186 (Ct. App. 1971).

¶7 In essence, the state argues that the trial court properly refused to provide the

jury with a magnifying glass because jurors do not have the expertise to conduct fingerprint

comparisons. The testimony of the state’s expert supports that contention. When defense

counsel questioned Hensley about apparent differences between the known and latent prints

in question, Hensley explained that the manner in which those prints are created can cause

visual distortions that must be distinguished from genuine dissimilarities in the impressions.

According to Hensley, one apparent dissimilarity was caused by the amount of powder used

in lifting the latent print, another by distortions caused in the known print when the skin was

squeezed during the rolling process. Such insights, crucial to conducting a valid fingerprint

comparison, clearly fell beyond the expertise of the jury.
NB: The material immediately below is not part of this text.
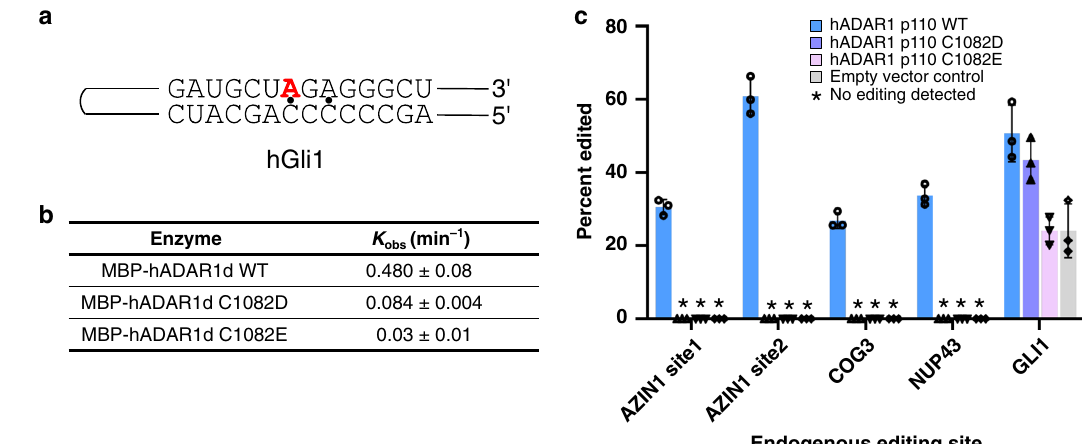
Fig. 6 Analysis of catalytic activity of hADAR1 showing importance of the second metal-binding site. a Sequence of hGli1 RNA substrate used for in vitro deamination kinetics study. Highlighted in red is an editing site. b MBP-hADAR1d WT and metal-binding mutants (C1082D and C1082E) deamination kinetics. hGli1 RNA (10nM) and 750nM of each protein were used. Data are presented as the mean±s.d. from three independent replicates. c Endogenous target site editing of hADAR1 p110 WT and metal mutants (C1082D and C1082E) in HEK293T cells. Individual data points from hADAR1d p110 WT, C1082D, C1082E, and empty vector control are represented as circles, up-pointing triangles, down-pointing triangles, and diamonds, respectively. Asterisk indicates no editing observed. Data are plotted as the mean±s.d. from three biological replicates. Source data for Figs. 6b, c are provided in the Source Data fi le.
¶8 Gomez counters that jurors are entitled to scrutinize tangible objects admitted

into evidence. See State v. Lichon, 163 Ariz. 186, 192-93, 786 P.2d 1037, 1043-44 (App.

1990) (holding that jurors possessed “an absolute right” to review videotapes with assistance

4 of video equipment provided by the bailiff when tapes had been admitted into evidence).

Gomez emphasizes correctly that Arizona courts repeatedly have upheld the right of

deliberating jurors to review evidence thoroughly. As this court has stated, “[i]f the jurors

are to accomplish their function of evaluating evidence properly admitted they ought not be

prohibited from scrutinizing exhibits, even if their inquiry is more critical than that

conducted in open court.” State v. Ferreira, 152 Ariz. 289, 294, 731 P.2d 1233, 1238

(App. 1986). Our supreme court has even approved jury experiments with tangible evidence

so long as those experiments do not “go ‘beyond the lines of evidence’ introduced in court

and thus constitute the introduction of new evidence in the jury room.” Rossell v.

Volkswagen of America, 147 Ariz. 160, 172, 709 P.2d 517, 529 (1985), quoting E. Cleary,

McCormick on Evidence § 217, at 541 (2d ed. 1972); see also State v. Jackson, 596

N.W.2d 262, 266 (Minn. App. 1999) (jurors inking their own fingers to compare to known

and latent print evidence not an improper experiment but a mere test of the credibility of

evidence received during the trial).

¶9 As we have previously noted in Conn, once latent and known prints have been

admitted into evidence, the furnishing of a magnifying glass to a jury hardly constitutes an

invitation to conduct an experiment. 137 Ariz.